The Nabis dated the inception of their movement to autumn 1888, when Sérusier brought back from Pont-Aven a small landscape that he had painted under Gauguin’s tutelage. It was rendered in pure, unmixed colors that do not transcribe the actual appearance of nature, but rather suggest the painter’s subjective emotional response before the motif. The Nabis called this magically auspicious painting Le Talisman. “Thus was introduced to us for the first time, in a paradoxical and unforgettable form, the fertile concept of a flat surface covered with colors assembled in a certain order,” Denis explained. “Thus we learned that every work of art was a transposition...a passionate equivalent of a sensation received” (“Définition du néo-traditionnisme” in Art et Critique, 1890; quoted in H.B. Chipp, ed., Theories of Modern Art, Berkeley, 1968, p. 101).

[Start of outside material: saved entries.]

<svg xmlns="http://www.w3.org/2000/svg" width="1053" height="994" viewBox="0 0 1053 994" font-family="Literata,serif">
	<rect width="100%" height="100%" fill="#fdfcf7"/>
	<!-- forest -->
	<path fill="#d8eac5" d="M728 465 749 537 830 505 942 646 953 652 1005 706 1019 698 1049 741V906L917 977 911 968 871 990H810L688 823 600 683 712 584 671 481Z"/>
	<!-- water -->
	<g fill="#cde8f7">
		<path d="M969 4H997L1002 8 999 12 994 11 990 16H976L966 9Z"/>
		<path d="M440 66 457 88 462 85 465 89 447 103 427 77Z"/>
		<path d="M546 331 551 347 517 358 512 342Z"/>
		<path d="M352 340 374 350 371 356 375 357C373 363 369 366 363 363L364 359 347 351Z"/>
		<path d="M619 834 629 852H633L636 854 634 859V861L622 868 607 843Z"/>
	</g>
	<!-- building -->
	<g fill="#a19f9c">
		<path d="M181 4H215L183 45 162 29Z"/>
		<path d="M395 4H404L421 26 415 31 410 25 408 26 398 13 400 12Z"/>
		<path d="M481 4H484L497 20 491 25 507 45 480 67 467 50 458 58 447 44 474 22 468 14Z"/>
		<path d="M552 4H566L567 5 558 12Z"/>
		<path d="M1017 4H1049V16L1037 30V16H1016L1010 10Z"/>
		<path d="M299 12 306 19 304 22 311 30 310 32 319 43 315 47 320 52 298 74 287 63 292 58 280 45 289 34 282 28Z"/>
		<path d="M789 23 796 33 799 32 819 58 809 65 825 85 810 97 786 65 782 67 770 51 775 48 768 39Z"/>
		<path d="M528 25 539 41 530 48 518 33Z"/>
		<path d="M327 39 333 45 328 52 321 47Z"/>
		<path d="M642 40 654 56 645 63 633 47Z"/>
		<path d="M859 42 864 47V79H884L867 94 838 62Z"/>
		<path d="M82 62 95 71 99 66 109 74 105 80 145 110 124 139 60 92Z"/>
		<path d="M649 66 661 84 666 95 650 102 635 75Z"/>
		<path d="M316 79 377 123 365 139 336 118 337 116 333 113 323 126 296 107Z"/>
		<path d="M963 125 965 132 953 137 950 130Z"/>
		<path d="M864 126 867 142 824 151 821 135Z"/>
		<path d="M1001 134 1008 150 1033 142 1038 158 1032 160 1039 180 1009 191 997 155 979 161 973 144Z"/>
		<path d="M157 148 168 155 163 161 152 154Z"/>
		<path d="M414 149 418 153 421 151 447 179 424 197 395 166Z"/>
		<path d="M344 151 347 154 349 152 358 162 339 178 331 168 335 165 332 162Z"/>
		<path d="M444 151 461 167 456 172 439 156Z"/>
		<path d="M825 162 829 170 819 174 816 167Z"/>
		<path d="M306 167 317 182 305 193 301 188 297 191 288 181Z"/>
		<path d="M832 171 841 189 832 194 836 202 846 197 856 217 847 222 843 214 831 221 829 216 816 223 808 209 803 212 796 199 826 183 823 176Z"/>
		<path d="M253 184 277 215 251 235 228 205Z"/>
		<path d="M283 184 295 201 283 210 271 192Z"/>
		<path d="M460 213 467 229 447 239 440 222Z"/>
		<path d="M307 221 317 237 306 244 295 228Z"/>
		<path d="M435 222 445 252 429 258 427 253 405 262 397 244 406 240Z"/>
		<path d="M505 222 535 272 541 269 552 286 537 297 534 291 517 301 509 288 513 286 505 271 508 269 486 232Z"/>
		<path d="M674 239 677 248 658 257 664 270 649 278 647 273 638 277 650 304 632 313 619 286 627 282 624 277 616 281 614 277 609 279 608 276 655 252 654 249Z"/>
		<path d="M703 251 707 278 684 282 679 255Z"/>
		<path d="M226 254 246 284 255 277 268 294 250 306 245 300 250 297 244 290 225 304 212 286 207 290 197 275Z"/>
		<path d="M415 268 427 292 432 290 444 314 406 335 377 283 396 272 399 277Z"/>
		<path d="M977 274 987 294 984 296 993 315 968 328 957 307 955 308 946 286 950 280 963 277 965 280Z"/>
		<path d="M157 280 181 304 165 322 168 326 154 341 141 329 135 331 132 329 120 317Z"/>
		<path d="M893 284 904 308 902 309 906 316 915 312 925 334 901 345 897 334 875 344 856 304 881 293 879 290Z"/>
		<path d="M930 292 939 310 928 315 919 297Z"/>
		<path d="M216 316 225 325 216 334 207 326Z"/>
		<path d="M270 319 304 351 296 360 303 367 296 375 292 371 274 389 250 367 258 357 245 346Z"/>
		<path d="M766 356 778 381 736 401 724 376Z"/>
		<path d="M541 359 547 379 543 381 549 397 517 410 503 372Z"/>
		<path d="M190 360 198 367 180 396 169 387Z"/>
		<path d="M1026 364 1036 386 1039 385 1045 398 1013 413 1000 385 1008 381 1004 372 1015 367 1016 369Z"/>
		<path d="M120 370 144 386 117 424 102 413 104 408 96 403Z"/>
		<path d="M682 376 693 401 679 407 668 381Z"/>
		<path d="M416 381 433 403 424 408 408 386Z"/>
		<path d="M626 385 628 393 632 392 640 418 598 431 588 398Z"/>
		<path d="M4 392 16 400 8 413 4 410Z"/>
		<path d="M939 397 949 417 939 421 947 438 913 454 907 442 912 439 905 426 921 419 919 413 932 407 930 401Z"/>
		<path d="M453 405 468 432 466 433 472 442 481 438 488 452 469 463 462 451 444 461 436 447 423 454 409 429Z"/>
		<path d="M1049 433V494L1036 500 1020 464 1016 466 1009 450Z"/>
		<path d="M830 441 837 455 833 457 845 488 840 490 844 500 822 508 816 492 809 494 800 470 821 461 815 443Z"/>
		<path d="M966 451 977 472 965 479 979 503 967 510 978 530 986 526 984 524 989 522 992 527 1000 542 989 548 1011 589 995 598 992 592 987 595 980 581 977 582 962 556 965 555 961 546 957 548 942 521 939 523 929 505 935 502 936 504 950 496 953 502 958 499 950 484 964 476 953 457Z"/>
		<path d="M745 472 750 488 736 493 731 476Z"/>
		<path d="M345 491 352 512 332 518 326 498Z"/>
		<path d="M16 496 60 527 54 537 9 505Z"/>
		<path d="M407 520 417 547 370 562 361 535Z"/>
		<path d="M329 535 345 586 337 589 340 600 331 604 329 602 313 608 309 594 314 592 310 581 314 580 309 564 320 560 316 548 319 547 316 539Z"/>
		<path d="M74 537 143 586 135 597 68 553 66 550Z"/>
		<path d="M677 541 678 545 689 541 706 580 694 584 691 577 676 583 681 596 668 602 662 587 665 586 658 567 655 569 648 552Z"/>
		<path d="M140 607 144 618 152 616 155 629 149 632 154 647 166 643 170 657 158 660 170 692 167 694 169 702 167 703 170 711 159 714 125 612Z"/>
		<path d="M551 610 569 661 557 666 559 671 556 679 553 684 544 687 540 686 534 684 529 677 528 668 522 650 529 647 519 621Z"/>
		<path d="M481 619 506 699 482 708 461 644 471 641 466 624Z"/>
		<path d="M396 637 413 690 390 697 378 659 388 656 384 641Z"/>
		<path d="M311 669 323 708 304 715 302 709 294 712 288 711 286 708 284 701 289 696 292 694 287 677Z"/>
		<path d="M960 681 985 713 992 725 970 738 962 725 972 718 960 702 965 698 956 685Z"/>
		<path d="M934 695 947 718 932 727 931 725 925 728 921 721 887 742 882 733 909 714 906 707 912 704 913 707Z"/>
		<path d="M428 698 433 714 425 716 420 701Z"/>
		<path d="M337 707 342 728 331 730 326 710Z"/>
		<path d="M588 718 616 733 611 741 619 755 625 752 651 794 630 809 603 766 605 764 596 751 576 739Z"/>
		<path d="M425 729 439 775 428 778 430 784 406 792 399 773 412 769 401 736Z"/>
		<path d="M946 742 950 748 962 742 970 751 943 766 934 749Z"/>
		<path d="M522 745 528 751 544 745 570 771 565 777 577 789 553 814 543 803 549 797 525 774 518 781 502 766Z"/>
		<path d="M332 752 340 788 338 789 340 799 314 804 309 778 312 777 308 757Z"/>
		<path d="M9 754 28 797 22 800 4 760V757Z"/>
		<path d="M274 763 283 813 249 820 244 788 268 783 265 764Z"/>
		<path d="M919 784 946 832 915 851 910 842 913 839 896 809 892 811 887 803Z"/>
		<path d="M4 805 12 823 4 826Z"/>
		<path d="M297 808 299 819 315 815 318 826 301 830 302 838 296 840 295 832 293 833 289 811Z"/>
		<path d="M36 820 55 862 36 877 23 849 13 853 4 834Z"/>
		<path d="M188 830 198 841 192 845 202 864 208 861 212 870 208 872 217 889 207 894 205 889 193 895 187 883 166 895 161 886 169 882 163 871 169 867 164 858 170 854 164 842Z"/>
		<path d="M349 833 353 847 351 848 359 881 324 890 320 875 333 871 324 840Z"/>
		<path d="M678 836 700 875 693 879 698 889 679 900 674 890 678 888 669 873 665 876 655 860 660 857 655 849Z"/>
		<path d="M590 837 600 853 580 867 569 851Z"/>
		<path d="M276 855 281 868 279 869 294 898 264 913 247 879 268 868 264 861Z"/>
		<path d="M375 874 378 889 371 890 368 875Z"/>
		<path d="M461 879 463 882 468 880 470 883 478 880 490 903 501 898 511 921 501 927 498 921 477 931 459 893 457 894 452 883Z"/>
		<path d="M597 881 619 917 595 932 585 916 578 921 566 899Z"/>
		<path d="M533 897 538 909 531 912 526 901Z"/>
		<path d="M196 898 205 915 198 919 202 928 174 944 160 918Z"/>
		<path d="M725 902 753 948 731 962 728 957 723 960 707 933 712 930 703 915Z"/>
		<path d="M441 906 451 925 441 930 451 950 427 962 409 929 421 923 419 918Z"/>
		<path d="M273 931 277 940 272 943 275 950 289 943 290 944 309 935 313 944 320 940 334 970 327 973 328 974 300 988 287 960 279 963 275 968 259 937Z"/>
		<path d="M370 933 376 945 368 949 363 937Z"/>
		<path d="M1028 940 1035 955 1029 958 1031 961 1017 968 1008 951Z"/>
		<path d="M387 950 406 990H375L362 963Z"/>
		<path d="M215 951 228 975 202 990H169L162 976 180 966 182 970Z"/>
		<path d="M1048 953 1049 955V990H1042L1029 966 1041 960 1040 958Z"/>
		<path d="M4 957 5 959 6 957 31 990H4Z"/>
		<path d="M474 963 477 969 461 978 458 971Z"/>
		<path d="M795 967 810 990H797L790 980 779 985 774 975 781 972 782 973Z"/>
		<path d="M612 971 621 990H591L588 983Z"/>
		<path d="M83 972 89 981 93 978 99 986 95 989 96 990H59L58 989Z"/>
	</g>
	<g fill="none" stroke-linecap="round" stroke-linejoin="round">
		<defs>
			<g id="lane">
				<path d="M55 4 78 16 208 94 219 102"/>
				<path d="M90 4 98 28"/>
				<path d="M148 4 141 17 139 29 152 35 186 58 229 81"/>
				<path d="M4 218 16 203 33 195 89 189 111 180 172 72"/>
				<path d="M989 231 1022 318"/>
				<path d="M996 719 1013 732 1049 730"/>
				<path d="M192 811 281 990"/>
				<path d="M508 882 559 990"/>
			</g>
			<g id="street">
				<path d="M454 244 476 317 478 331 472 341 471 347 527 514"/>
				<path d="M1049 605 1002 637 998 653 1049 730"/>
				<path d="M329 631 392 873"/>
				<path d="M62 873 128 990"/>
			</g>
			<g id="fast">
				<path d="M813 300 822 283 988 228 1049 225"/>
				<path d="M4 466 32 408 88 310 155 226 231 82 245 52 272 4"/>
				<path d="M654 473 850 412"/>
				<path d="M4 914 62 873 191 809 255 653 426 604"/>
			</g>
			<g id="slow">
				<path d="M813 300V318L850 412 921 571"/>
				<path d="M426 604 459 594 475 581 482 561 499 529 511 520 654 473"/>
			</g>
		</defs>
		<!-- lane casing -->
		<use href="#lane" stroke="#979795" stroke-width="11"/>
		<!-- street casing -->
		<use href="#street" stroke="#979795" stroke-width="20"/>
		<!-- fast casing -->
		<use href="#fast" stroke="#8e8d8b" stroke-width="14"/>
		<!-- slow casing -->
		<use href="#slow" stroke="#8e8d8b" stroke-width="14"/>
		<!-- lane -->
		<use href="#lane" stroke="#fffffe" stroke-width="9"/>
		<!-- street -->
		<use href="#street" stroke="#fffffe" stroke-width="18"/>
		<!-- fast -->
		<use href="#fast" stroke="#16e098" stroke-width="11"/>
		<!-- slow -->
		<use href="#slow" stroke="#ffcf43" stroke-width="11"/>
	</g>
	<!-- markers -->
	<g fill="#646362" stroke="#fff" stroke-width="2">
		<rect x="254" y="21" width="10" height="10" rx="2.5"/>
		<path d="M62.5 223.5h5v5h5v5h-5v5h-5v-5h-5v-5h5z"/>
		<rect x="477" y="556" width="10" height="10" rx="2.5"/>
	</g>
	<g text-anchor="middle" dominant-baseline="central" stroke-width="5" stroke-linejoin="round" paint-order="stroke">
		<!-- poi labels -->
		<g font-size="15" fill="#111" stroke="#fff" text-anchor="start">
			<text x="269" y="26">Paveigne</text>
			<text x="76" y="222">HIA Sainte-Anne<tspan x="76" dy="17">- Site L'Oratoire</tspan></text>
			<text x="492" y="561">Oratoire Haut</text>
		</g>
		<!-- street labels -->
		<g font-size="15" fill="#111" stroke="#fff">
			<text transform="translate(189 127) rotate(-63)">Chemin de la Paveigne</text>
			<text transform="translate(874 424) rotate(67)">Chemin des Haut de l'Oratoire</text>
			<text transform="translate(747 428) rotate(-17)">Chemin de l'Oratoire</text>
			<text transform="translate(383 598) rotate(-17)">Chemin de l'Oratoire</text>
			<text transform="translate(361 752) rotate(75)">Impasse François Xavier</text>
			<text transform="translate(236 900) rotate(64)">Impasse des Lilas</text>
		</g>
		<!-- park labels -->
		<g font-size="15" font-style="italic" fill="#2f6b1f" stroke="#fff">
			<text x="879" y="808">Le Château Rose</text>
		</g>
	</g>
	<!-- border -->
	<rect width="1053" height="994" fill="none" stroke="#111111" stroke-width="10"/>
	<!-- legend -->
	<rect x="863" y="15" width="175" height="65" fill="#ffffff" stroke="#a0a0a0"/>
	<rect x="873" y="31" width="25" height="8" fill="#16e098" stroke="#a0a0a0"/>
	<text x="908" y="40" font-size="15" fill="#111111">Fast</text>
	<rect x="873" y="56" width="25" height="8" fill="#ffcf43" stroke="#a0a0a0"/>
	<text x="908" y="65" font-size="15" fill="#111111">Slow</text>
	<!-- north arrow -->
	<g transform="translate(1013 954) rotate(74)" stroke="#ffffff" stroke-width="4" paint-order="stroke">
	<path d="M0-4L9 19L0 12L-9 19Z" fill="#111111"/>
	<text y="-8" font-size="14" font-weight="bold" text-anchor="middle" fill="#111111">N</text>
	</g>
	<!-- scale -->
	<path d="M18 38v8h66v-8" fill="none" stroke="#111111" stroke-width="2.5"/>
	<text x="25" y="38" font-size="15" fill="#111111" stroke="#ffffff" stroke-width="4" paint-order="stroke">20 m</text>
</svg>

Although Vuillard, solitary by nature and disinclined to doctrine, hesitated before throwing in his lot with the Nabis, by 1890—“the Sérusier year,” he later called it—he had fully embraced the pictorial revolution. “The purer the elements employed, the purer the work; the more mystical the painters, the more vivid the colors,” he recorded at that time in his journal (quoted in, op. cit., 2003, p. 68). In Les Lilas, the mauve and green harmonies of the bouquet stand out sharply against the abstract orange ground, and areas of light and shade are juxtaposed without inflection. The trapezoidal yellow highlight on the left side of the vase is sufficient to suggest its volume, which casts a blue shadow of startling brilliance across the butter-colored table top.
“This ‘schematized bouquet’ represents the death-throes of the precepts taught in the academies,” Guy Cogeval has written, “whereby objects had to be seen in the round by means of color gradation. The Lilacs may be said to be Vuillard’s Talisman” (ibid., p. 94).